** Extracted text follows **

That's right, a Christian who thinks Christianity is irrefutably proven can use that kind of explanation about non-Christians too (and actually did before any Evolutionists were around : I feel so plagiarised!)

7:00 Whether Daniel is 600 - 500 BC or post-Alexander with some "prophecy after the events" (about the ram from the West = Alexander), as it is accepted by Jews, it is definitely pre-Christian.

And here is a problem : Jews have changed their chronology around the weeks of Daniel. This means Jewish chronology is missing years "in the intertestamental period" and this can basically be demonstrated. Given this, the propohecy of Daniel here either refers to crucifixion of Jesus (if He was born in the 65th week of Daniel) or to some event in the temple around year 47 AD (if Christ was born in the 63rd week of Daniel).

Whether you think it's by the actual Daniel described in the book (which is then partly autobiographic) or you think it's post-Alexander, you can't pretend Christians invented it to prove Jesus was Christ.

7:45 "under Antiochus IV in 167 - 163 BC"

Before Christ. Therefore not invented by Christians to make the weeks match the Crucifixion.

8:45 Well, you could have a point on Daniel written under Antiochus IV who was in fact a vassal to Rome, but it would still be impressive that the precise Roman Empire would divide into two parts, West and East (two legs) and would stand on feet mixed or iron (the metal of the empire) and clay (something more chaotic). The division of the Empire in (earliest attempt) 286 AD.

Obviously, these critical scholars have no proof either of chapters 1 to 6 being folk tales or of chapters 7 to 12 being added under the persecution of Antiochus IV, except their anti-Christian, anti--Theistic principle that real prophecy doesn't occur.

9:35 Yes, critical scholars chose a date of composition which suits their agenda of not accepting fulfilled prophecy as proof!

10:45 And I'm not aware of any philosophical principle in correct philosophy that all correct discovery needs to be done by science ...

11:10 I think the meme is about the saying "when pigs grow wings and fly" ... a very good analogy for apes coming to develop a human language.

** End of Extracted text **
** Recorded data follows **

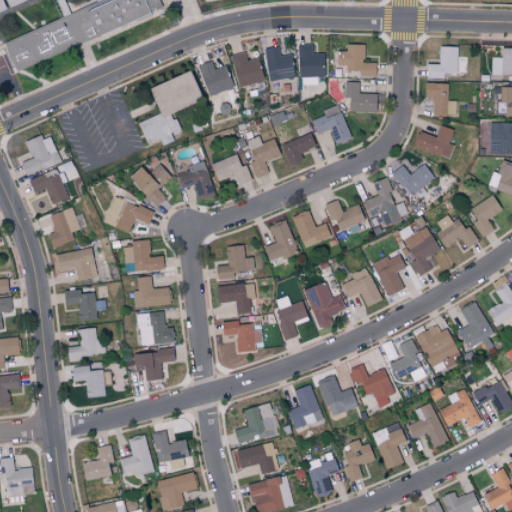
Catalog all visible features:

** End of Recorded data **

_Brief 1_
In the commentary on the Book of Daniel, what year is given for the earliest attempt to divide the Roman Empire?
_Brief 2_
Transcribe the part of the commentary on the Book of Daniel starting at "And here is" and ending at "week of Daniel).".
The material has nothing to do with the commentary.

_Your response 1_
286 AD

_Your response 2_
And here is a problem : Jews have changed their chronology around the weeks of Daniel. This means Jewish chronology is missing years "in the intertestamental period" and this can basically be demonstrated. Given this, the propohecy of Daniel here either refers to crucifixion of Jesus (if He was born in the 65th week of Daniel) or to some event in the temple around year 47 AD (if Christ was born in the 63rd week of Daniel).